====== Extracted material ======
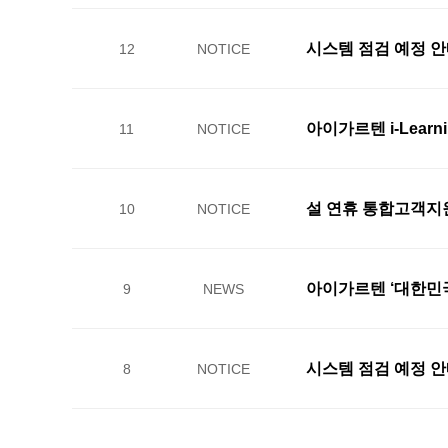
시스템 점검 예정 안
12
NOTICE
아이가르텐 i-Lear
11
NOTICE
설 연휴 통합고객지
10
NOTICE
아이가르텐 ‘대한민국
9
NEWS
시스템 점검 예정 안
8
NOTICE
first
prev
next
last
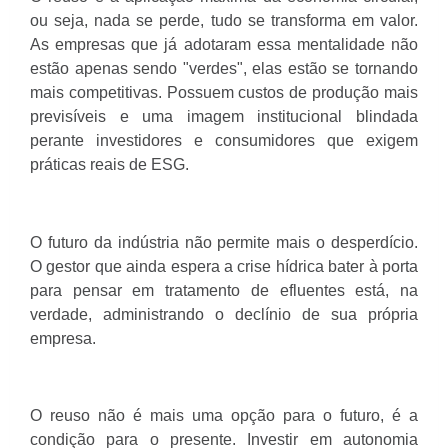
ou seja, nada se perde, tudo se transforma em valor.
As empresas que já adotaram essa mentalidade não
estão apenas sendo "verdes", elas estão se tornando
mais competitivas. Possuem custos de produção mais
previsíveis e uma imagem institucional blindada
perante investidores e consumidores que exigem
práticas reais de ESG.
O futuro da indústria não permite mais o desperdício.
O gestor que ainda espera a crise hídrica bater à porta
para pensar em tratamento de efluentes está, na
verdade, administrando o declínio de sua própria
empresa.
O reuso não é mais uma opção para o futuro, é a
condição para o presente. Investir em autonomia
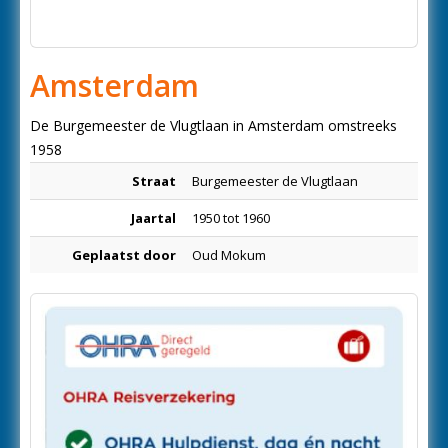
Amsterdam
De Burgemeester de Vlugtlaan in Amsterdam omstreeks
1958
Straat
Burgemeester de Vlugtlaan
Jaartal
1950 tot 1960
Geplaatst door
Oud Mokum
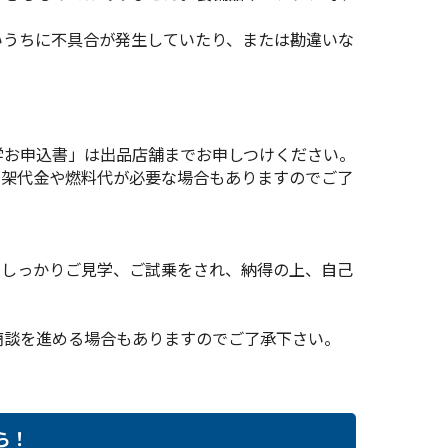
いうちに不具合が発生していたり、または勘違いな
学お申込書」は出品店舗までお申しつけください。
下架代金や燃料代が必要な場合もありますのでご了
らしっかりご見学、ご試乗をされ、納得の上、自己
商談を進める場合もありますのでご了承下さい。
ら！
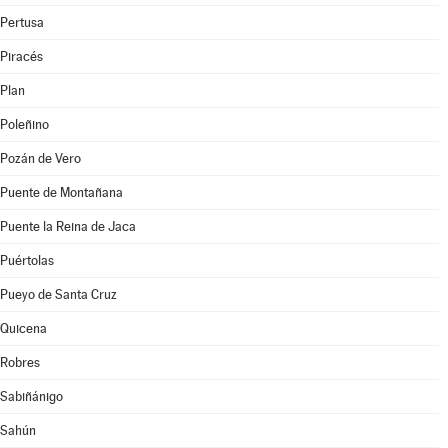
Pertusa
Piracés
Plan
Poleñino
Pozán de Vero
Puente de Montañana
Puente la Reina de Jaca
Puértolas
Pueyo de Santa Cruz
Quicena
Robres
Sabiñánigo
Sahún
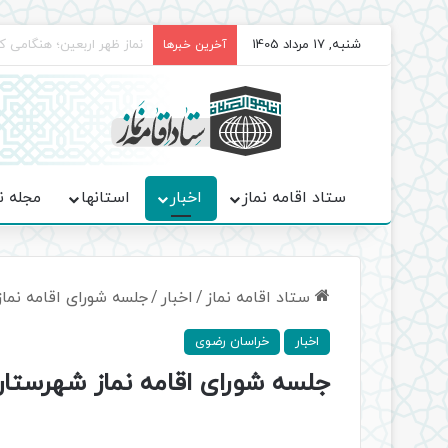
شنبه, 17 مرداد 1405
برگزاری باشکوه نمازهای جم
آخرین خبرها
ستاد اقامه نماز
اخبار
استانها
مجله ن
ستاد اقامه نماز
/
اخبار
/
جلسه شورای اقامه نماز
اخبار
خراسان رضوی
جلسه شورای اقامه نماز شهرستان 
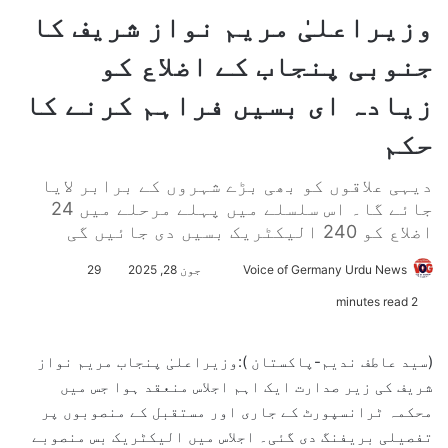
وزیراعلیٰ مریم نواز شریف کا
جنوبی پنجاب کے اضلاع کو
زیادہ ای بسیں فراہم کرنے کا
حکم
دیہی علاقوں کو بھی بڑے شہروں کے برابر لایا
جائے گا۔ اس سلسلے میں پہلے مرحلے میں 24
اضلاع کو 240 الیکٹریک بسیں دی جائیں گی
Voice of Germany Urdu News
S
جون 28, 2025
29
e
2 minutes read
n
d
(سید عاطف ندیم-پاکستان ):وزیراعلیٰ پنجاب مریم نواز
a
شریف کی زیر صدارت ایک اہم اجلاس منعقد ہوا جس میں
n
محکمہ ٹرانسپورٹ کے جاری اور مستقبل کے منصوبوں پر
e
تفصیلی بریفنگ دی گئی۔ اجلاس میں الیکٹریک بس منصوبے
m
======
Exercise instructions: Render the data above verbatim and without pictures.

Finished task:
시스템 점검 예정 안
12
NOTICE
아이가르텐 i-Lear
11
NOTICE
설 연휴 통합고객지
10
NOTICE
아이가르텐 ‘대한민국
9
NEWS
시스템 점검 예정 안
8
NOTICE
first
prev
next
last
ou seja, nada se perde, tudo se transforma em valor.
As empresas que já adotaram essa mentalidade não
estão apenas sendo "verdes", elas estão se tornando
mais competitivas. Possuem custos de produção mais
previsíveis e uma imagem institucional blindada
perante investidores e consumidores que exigem
práticas reais de ESG.
O futuro da indústria não permite mais o desperdício.
O gestor que ainda espera a crise hídrica bater à porta
para pensar em tratamento de efluentes está, na
verdade, administrando o declínio de sua própria
empresa.
O reuso não é mais uma opção para o futuro, é a
condição para o presente. Investir em autonomia
Amsterdam
De Burgemeester de Vlugtlaan in Amsterdam omstreeks
1958
Straat
Burgemeester de Vlugtlaan
Jaartal
1950 tot 1960
Geplaatst door
Oud Mokum
いうちに不具合が発生していたり、または勘違いな
学お申込書」は出品店舗までお申しつけください。
下架代金や燃料代が必要な場合もありますのでご了
らしっかりご見学、ご試乗をされ、納得の上、自己
商談を進める場合もありますのでご了承下さい。
ら！
Pertusa
Piracés
Plan
Poleñino
Pozán de Vero
Puente de Montañana
Puente la Reina de Jaca
Puértolas
Pueyo de Santa Cruz
Quicena
Robres
Sabiñánigo
Sahún
شنبه, 17 مرداد 1405
برگزاری باشکوه نمازهای جم
آخرین خبرها
ستاد اقامه نماز
اخبار
استانها
مجله ن
ستاد اقامه نماز
/
اخبار
/
جلسه شورای اقامه نماز
اخبار
خراسان رضوی
جلسه شورای اقامه نماز شهرستان 
وزیراعلیٰ مریم نواز شریف کا
جنوبی پنجاب کے اضلاع کو
زیادہ ای بسیں فراہم کرنے کا
حکم
دیہی علاقوں کو بھی بڑے شہروں کے برابر لایا
جائے گا۔ اس سلسلے میں پہلے مرحلے میں 24
اضلاع کو 240 الیکٹریک بسیں دی جائیں گی
Voice of Germany Urdu News
S
جون 28, 2025
29
e
2 minutes read
n
d
(سید عاطف ندیم-پاکستان ):وزیراعلیٰ پنجاب مریم نواز
a
شریف کی زیر صدارت ایک اہم اجلاس منعقد ہوا جس میں
n
محکمہ ٹرانسپورٹ کے جاری اور مستقبل کے منصوبوں پر
e
تفصیلی بریفنگ دی گئی۔ اجلاس میں الیکٹریک بس منصوبے
m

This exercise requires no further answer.